The Rough Riders are confronted with a series of bizarre and dangerous events. Oakley and Edison are attacked by reanimated cadavers. Eastman is attacked by an unusually spry maid with a knife, and it’s up to Johnson to save him. Meanwhile, Roosevelt and Houdini become more acquainted with H. P. Lovecraft.
Rough Riders: Ride or Die #2 contrasts the previous issue’s pensive mystery with a more action-intensive issue. The action, despite its supernatural flavor, is more grounded than what one might expect from comics. That is apart from Oakley’s impossibly aiming and the one cadaver on the ceiling.
Given the presence of H. P. Lovecraft, this mystery is going exactly in the direction you’d expect, but the previous issue didn’t exactly try to hide it either. There’s a godlike creature knocking on this dimension’s door, and it’s up to the Rough Riders to stop it from ending the world.
So, with a mystery that’s intentionally not a mystery, that leaves it to the comic’s charm and entertaining qualities to save it. It mostly accomplishes that. There is something wacky and enjoyable about this crew, especially given how straight the story plays everything. It’s still almost too reminiscent of League of Extraordinary Gentlemen, but it still arguably squeaks by on its own merits.
Patrick Olliffe’s artwork balances its stoic depiction of its characters with kinetic action beats this time around. Where last issue felt oddly stiff, we do get to see our characters in action poses and fighting off the possessed undead. The undead themselves don’t have anything unique in their design, but I wasn’t really expecting that either. Hopefully the dread gods in waiting will have a compelling visual identity.

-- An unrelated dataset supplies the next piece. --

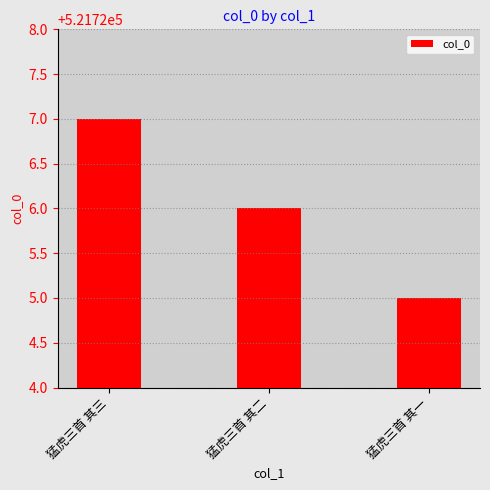

Reading right to left, list all the values displayed in this chart.

521725	521726	521727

Gabe Eltaeb’s color work is somewhat muted here once again. It mostly focuses on primary colors and muted browns and grays. The green blood of the undead adds something to their scenes, but the color work here could use a little livening.
Rough Riders: Ride or Die #2 introduces a little action into this story, and it injects a little life into the story. This is far from the most compelling or interesting comic to have come out this past week, but it does have its charms. It’s not required reading, but I can recommend it. Feel free to check it out.